Qui ne s’est pas déjà retourné en entendant le bruit d’un moteur vrombissant sur l’asphalte ? Qui ne s’est pas déjà arrêté pour admirer un bolide ostensiblement garé sur le côté de la route ? Cette attirance pour les modèles de luxe est tout à fait compréhensible et acceptée. Mais lorsque l’on y associe un comportement enfantin, le mélange ne fait pas bon ménage. A Vancouver, comme ailleurs.
Sans jeu de mots, c’est un fait divers qui a fait du bruit dans les médias locaux. Septembre 2011 à White Rock, dans le district régional du Grand-Vancouver, la police saisit plus d’une dizaine de voitures. La cause ? Une course de rue organisée illégalement par plusieurs jeunes chinois au volant de véritables bolides. En mai dernier, rebelote. Ces jeunes hommes se comportaient comme s’ils se trouvaient dans le jeu vidéo Need For Speed ou dans le film Fast & Furious. Si les références peuvent prêter à sourire, elles méritent que l’on se penche plus amplement sur la question pour comprendre ce phénomène social qui touche la très jeune frange sino-vancouvéroise.
Des jouets pour tout âge ?
« Ce n’est pas tant pour provoquer, mais pour se sentir vivant. » En quelques mots, Xiang, jeune asiatique de Richmond, vient de toucher un point crucial. Au vu de la croissance économique en Chine nombre de jeunes chinois issus de la seconde génération d’immigrants, désormais à l’abri du besoin, ne savent plus comment tromper l’ennui. Le proverbe « abondance de biens ne nuit pas » se trouve malmené.

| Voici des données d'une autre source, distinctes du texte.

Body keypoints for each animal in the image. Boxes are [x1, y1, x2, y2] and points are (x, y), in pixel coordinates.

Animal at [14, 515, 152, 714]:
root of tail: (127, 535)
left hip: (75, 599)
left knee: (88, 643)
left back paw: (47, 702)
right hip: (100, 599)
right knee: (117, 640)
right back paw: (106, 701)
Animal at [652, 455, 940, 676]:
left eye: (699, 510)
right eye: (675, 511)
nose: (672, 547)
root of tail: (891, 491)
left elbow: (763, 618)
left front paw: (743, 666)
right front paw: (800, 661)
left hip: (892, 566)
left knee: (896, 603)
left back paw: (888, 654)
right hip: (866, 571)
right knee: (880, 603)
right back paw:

A 23 ans, ce jeune homme d’apparence calme et posée avoue sans détour que les courses en pleine ville n’ont d’autre but que de se mesurer à ses amis : en somme, c’est un jeu comme un autre. Mais au-delà d’une transgression des règles, ne peut-on pas y voir un reflet de la culture américaine ?
Avec le développement de sociétés spécialisées dans les services et produits de luxe, la Chine est devenue un pôle incontournable de la consommation mondiale. Ce n’est pas un hasard si Xiang et ses amis font ces courses de rue. Ils sont d’autant plus influencés par le modèle consumériste américain qu’ils vivent à côté.
Posséder pour exister
Les ventes de voitures de luxe ne cessent d’augmenter alors que nous sommes en période de crise économique. La raison est simple : l’écart qui se creuse entre les plus aisés et les plus démunis est croissant. « Posséder c’est exister » nous confie un concessionnaire de la rue Burrard.
J’ai sondé quelques clients potentiels : A la question « vous offririez-vous une voiture de luxe si vous en aviez les moyens et pourquoi ? », huit personnes sur dix m’ont répondu par l’affirmative et ont ensuite avancé quelques banalités. Parmi lesquelles reviennent « faire envie aux autres » ou « montrer notre réussite. » Voilà qui laisse peu de place au doute. Le luxe attire et permet de se démarquer.
Entre une Maserati à 120 000 $, une Nissan GT-R à partir de 90 000 $ et une Lamborghini Gallardo à près de 190 000 $, les amateurs de sensations fortes n’ont que l’embarras du choix pour se différencier du voisin. Il faut dire que ces bolides offrent leur lot d’émotion : jusqu’à 320 km/h et de 0 à 100 en 3,9 secondes pour la Gallardo, seulement 4,7 secondes pour la Maserati. Voilà qui vous place un homme sur l’échelle sociale…
Le phénomène de consommation de luxe se retrouve donc dans la culture sino-canadienne en toute logique. Plus la couche aisée se développe, plus elle fait fonctionner l’économie, et par le même processus, celui du luxe. Qui sommes-nous donc pour blâmer ces pères de familles de vouloir jouir d’un bien ? Il suffit juste de ne pas confier les clefs à de grands enfants. Car cette mauvaise publicité pour la communauté asiatique augmente le mécontentement du reste de la population. Lors de contrôles autoroutiers pour coincer les chauffards, plusieurs honnêtes gens se sont vus soupçonner de faire partie de la course. Ce n’était pas le cas. Néanmoins, ils sont bel et bien dans la course aux biens matériels. Le capitalisme a encore de beaux jours devant lui.